For detailed options on Lhotse data loading—bucketing, bucketing strategy, padding, multi-worker settings—see the Lhotse documentation.
Below we show the parameters which we used for our training sets after reading the documentation:
max_duration: 40.0
min_duration: 0.01
text_field: answer
lang_field: target_lang
max_tps: [24.32,24.32,7.61,7.61,7.61,7.61,7.77,7.77]
use_bucketing: true
bucket_duration_bins: [[26.55,75],[26.55,369],[30.0,89],[30.0,108],[30.0,121],[30.0,220],[39.98,150],[39.98,305]]
bucket_batch_size: [35,32,30,30,30,29,21,21]
num_buckets: 8
bucket_buffer_size: 20000
shuffle_buffer_size: 10000
The bucket duration bins and all other parameters were generated and optimized by the NeMo framework.
After training the set upped models we are getting the results presented below
Dataset | MLS | Fleurs | Covost | ||||||
---|---|---|---|---|---|---|---|---|---|
WER | BLEU (IT-EN) | WER | BLEU (EN-IT) | COMET (EN-IT) | COMET (IT-EN) | BLEU (IT-EN) | WER | COMET (IT-EN) | |
Canary-1b-flash-unified2048 | 7.16 | 19.14 | 7.89 | 24.83 | 81.84 | 77.61 | 31.85 | 4.17 | 77.65 |
Canary-1b-flash-agg1024 | 7.33 | 23.97 | 3.46 | 24.02 | 80.54 | 81.41 | 40.55 | 3.94 | 89.27 |
The metric for automatic speech recognition is Word Error Rate (WER), which measures the percentage of words that differ between the model’s output and the reference transcript.

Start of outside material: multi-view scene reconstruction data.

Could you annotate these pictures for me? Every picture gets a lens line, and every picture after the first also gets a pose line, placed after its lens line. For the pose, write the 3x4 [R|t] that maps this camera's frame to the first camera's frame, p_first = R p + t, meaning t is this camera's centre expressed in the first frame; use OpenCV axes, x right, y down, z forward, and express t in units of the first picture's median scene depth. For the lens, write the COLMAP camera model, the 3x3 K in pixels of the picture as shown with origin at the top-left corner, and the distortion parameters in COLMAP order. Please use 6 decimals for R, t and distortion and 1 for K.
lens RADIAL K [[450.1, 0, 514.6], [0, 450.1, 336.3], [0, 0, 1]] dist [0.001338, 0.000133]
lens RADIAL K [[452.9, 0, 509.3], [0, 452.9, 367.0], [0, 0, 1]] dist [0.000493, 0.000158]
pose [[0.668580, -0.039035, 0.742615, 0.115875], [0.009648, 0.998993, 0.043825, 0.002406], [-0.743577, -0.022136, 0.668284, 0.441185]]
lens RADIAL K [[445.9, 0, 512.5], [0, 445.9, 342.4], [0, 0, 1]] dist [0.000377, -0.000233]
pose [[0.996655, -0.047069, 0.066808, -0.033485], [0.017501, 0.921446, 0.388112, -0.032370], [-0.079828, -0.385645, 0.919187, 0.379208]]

For speech translation, we report BLEU and COMET scores, which evaluate how closely the model’s translations match human references in terms of accuracy and overall quality. As shown in the table, our fine-tuned bilingual Canary model achieves low WER values for Italian speech recognition tasks, while also delivering high BLEU and COMET scores on translation tasks between Italian and English. These results demonstrate that the model can reliably transcribe and translate between Italian and English with strong performance.
Conclusion¶
In this tutorial, we have discussed how to leverage the Granary dataset - paired audio and transcripts in 25 languages - to train and evaluate the Canary model for Italian and English speech recognition and translation using NeMo. We specifically highlighted Granary’s consistent, validated data: clear segments, speaker metadata, and normalized text. By following the steps outlined in the tutorial, you can quickly apply the same workflow to any other language in Granary without collecting new data. In short, Granary simplifies multilingual ASR and translation experiments, offering a reliable foundation for future research.